Goodbye Zel....you were a good dog. May you rest in peace and find your sister Daisy in doggie heaven.


----------



## lunarbishop (Jan 3, 2005)

I'm sorry for your loss, I understand what your going through. My mom had to put to sleep the family dog (her dog) this past summer. She was 16 and very senile and seemed to be suffering from a number of old age ailements. Its been tough on my mom the most but we all know that they are waiting at the bridge, young, healthy and playful.


----------



## manitu22 (Apr 25, 2003)

Thank you for your kind words.


----------



## MA (Mar 30, 2004)

I'm sorry for your loss. I've never had a pet that I grew up with but can only imagine the pain must be so deep. I lost 3 cats and one at young age and I was heart broken each time. My thoughts are with you.


----------



## Lisa 216 (Oct 25, 2004)

Aww, poor Zelda.  I agree, it's better that she's no longer suffering.

When I lost my cat that I had adopted when I was a girl, I felt horrible. I had left him with my parents because I was young and still getting settled. I still feel bad that I didn't take him with me to spend more time with him.  
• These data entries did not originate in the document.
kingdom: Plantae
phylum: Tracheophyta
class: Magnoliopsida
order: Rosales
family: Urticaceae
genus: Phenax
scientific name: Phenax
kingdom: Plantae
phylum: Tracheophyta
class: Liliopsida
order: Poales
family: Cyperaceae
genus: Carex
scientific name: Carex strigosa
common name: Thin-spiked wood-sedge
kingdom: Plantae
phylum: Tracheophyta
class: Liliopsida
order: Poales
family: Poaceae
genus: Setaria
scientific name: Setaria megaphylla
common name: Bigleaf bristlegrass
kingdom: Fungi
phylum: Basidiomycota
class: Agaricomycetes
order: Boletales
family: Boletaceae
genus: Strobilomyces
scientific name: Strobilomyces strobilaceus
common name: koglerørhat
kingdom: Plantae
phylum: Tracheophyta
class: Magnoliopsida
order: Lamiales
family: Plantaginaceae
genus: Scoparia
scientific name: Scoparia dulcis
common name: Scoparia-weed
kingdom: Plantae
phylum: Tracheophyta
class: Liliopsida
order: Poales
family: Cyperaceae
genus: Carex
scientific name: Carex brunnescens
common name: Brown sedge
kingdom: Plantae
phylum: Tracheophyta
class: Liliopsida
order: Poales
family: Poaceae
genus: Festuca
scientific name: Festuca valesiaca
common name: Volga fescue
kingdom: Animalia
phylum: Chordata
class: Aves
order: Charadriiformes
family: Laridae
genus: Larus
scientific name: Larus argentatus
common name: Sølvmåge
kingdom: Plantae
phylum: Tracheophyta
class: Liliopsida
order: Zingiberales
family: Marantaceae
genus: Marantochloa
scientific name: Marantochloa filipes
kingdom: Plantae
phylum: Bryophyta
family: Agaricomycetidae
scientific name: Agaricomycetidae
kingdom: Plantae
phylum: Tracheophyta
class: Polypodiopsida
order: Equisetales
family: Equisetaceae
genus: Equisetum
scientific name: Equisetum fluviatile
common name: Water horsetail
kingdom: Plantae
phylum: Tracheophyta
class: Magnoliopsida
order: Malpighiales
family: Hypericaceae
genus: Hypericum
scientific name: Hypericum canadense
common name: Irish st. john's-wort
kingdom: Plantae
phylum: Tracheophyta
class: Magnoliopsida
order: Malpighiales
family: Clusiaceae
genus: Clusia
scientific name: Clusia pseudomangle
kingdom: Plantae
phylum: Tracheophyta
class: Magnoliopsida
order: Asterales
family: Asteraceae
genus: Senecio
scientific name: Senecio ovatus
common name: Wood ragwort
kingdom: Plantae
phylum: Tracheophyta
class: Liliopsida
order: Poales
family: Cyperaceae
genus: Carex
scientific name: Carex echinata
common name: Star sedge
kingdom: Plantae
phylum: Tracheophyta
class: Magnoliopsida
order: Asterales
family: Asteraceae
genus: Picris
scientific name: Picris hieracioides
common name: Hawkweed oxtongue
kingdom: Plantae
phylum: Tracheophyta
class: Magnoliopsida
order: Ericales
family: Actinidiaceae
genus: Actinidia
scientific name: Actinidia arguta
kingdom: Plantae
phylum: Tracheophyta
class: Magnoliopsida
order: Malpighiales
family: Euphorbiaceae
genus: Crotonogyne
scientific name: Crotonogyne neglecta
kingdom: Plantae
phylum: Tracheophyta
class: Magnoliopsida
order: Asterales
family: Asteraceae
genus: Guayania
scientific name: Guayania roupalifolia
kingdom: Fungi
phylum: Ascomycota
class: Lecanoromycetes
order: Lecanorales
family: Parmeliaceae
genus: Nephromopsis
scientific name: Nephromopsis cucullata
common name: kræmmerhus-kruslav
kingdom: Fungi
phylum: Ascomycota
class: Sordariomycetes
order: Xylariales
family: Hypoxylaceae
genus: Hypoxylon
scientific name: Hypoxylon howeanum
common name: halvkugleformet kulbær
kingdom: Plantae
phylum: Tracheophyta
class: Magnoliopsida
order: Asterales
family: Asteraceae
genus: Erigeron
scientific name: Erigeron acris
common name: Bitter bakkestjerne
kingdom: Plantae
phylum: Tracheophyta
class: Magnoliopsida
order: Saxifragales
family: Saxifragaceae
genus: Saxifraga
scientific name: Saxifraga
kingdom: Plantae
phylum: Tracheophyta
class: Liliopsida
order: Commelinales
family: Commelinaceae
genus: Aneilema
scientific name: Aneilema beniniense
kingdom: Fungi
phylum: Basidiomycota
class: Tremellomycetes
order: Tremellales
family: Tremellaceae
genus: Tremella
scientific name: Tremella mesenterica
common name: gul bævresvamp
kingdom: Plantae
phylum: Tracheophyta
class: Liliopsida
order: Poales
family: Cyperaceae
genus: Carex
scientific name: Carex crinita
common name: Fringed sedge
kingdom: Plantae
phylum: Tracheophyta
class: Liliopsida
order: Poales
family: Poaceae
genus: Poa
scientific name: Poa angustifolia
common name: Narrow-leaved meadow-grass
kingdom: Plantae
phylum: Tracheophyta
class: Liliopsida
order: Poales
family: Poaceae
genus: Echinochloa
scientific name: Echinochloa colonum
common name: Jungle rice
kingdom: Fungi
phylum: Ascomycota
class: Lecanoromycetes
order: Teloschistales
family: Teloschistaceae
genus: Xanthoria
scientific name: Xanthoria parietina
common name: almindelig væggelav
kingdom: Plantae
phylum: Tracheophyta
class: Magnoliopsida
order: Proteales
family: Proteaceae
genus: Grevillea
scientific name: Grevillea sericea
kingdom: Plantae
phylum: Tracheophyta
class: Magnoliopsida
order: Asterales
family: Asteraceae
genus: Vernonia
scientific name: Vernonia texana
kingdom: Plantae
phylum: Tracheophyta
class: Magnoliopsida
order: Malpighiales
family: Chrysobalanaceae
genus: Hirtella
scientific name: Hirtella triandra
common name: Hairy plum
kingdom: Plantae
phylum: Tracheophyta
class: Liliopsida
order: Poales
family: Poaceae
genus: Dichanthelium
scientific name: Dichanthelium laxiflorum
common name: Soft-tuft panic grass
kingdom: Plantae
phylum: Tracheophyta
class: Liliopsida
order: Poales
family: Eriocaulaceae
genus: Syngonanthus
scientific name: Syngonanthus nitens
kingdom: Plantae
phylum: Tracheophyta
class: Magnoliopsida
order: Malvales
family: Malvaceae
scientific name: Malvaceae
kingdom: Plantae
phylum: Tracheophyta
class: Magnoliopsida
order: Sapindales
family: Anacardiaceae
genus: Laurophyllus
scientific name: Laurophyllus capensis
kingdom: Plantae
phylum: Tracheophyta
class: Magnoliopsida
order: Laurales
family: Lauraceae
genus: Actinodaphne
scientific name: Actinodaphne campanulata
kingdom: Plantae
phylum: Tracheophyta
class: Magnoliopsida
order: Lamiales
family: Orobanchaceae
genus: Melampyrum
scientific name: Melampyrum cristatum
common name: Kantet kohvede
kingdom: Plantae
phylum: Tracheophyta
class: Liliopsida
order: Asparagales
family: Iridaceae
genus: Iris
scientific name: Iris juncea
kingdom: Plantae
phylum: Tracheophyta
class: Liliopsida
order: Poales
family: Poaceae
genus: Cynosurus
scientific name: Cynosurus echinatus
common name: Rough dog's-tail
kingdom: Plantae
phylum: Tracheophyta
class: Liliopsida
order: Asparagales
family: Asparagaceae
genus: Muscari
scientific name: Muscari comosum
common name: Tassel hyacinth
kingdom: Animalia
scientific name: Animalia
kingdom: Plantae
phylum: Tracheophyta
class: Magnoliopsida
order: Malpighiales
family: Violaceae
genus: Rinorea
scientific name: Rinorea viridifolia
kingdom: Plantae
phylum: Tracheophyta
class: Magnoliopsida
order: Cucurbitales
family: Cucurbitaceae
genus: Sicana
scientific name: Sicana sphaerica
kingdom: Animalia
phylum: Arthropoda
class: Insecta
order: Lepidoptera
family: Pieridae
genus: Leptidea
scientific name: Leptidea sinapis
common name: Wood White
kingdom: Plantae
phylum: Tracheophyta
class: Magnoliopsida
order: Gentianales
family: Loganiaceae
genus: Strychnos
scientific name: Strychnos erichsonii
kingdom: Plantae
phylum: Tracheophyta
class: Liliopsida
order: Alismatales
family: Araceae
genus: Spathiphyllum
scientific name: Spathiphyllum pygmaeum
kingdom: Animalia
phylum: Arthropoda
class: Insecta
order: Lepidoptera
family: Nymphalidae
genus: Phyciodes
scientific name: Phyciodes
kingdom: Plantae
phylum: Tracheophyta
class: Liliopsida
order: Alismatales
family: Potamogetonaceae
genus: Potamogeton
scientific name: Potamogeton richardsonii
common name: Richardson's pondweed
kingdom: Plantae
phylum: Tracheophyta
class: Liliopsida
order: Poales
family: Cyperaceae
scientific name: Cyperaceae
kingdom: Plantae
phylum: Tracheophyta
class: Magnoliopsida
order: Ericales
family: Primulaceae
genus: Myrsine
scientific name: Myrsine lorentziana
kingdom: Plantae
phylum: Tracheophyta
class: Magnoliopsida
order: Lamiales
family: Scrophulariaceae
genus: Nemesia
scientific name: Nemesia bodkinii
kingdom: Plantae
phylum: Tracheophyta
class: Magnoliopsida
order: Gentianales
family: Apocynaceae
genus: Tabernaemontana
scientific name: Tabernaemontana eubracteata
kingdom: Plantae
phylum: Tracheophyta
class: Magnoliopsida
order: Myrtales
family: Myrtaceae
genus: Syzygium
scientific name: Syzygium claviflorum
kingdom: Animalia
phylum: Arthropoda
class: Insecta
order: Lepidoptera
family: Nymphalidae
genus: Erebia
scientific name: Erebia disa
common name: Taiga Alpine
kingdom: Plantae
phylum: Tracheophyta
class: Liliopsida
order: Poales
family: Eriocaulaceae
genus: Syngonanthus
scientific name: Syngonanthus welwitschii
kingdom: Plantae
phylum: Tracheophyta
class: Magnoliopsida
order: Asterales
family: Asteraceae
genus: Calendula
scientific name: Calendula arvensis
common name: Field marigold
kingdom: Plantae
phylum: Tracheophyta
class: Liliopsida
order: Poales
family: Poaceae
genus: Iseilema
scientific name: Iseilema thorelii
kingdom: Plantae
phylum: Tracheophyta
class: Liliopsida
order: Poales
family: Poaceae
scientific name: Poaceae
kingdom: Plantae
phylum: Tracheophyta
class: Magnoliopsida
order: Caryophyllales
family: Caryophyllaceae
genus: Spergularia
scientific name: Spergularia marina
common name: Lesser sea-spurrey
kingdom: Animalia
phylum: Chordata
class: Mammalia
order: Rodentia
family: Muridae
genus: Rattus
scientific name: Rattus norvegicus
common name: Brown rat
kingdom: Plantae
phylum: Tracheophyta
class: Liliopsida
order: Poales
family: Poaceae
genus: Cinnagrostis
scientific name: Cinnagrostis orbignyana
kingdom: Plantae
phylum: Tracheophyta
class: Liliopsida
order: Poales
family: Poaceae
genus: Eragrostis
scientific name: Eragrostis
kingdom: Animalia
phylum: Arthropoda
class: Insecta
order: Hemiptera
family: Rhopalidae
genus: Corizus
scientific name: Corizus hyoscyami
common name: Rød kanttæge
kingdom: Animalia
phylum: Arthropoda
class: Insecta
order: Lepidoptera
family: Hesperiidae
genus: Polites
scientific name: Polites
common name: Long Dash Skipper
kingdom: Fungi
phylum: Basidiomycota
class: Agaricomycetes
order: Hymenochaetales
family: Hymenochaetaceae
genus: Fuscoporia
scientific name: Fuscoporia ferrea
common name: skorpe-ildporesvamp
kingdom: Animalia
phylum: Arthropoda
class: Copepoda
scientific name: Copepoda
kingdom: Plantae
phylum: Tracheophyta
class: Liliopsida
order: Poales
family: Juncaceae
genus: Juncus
Sorry, Kris. I know you are hurting. RIP Zelda.


----------



## Jeanie (Jun 18, 2003)

Kris, I'm so sorry to be late in posting, but my heart goes out to you. When we have grown up with an animal, it is so painful to lose them. I'm sure your parents did what was best for her. I hope it eases your pain to know that you will see her again, and that she is playing like a puppy with Daisy again. God bless you and ease your pain.


----------



## ZAR (Aug 26, 2005)

Seeing your pet put down, must be horrible. I feel for you. I am greatly sorry for your loss. I hope you the best of luck though....


----------



## Crystal211 (Aug 1, 2004)

I'm very sorry for your loss, it seems like it was for the best.


----------



## manitu22 (Apr 25, 2003)

Thanks everyone for your kind thoughts.


----------